Print, without alteration, the lines that extend from the one holding "analysis of glioma" to the final line of the listing below.

[Source material]
-- -- --

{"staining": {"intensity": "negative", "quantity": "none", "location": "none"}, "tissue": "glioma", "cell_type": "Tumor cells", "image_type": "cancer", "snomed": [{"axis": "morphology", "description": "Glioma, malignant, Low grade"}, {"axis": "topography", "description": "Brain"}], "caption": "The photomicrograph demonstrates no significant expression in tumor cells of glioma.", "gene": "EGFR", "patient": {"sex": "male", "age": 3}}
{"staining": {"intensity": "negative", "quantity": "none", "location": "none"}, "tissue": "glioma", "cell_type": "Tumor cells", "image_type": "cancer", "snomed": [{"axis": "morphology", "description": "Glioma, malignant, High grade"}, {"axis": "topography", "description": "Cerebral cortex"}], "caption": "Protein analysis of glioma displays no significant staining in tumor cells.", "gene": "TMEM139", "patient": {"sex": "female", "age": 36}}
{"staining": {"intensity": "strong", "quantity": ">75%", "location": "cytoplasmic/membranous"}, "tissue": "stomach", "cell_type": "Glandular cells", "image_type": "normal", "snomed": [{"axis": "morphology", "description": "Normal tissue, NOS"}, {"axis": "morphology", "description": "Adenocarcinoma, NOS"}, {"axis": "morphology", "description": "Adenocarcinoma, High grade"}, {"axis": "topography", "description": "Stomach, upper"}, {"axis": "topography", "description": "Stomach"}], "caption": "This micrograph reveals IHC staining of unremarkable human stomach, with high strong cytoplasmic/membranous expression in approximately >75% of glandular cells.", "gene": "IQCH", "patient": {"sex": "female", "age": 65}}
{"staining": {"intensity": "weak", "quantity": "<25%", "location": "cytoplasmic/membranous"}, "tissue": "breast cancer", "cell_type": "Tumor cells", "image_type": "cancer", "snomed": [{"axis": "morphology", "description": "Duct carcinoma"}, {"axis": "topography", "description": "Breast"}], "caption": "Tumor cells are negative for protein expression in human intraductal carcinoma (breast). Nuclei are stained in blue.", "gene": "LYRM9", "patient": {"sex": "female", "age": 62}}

-- -- --

[Result]
{"staining": {"intensity": "negative", "quantity": "none", "location": "none"}, "tissue": "glioma", "cell_type": "Tumor cells", "image_type": "cancer", "snomed": [{"axis": "morphology", "description": "Glioma, malignant, High grade"}, {"axis": "topography", "description": "Cerebral cortex"}], "caption": "Protein analysis of glioma displays no significant staining in tumor cells.", "gene": "TMEM139", "patient": {"sex": "female", "age": 36}}
{"staining": {"intensity": "strong", "quantity": ">75%", "location": "cytoplasmic/membranous"}, "tissue": "stomach", "cell_type": "Glandular cells", "image_type": "normal", "snomed": [{"axis": "morphology", "description": "Normal tissue, NOS"}, {"axis": "morphology", "description": "Adenocarcinoma, NOS"}, {"axis": "morphology", "description": "Adenocarcinoma, High grade"}, {"axis": "topography", "description": "Stomach, upper"}, {"axis": "topography", "description": "Stomach"}], "caption": "This micrograph reveals IHC staining of unremarkable human stomach, with high strong cytoplasmic/membranous expression in approximately >75% of glandular cells.", "gene": "IQCH", "patient": {"sex": "female", "age": 65}}
{"staining": {"intensity": "weak", "quantity": "<25%", "location": "cytoplasmic/membranous"}, "tissue": "breast cancer", "cell_type": "Tumor cells", "image_type": "cancer", "snomed": [{"axis": "morphology", "description": "Duct carcinoma"}, {"axis": "topography", "description": "Breast"}], "caption": "Tumor cells are negative for protein expression in human intraductal carcinoma (breast). Nuclei are stained in blue.", "gene": "LYRM9", "patient": {"sex": "female", "age": 62}}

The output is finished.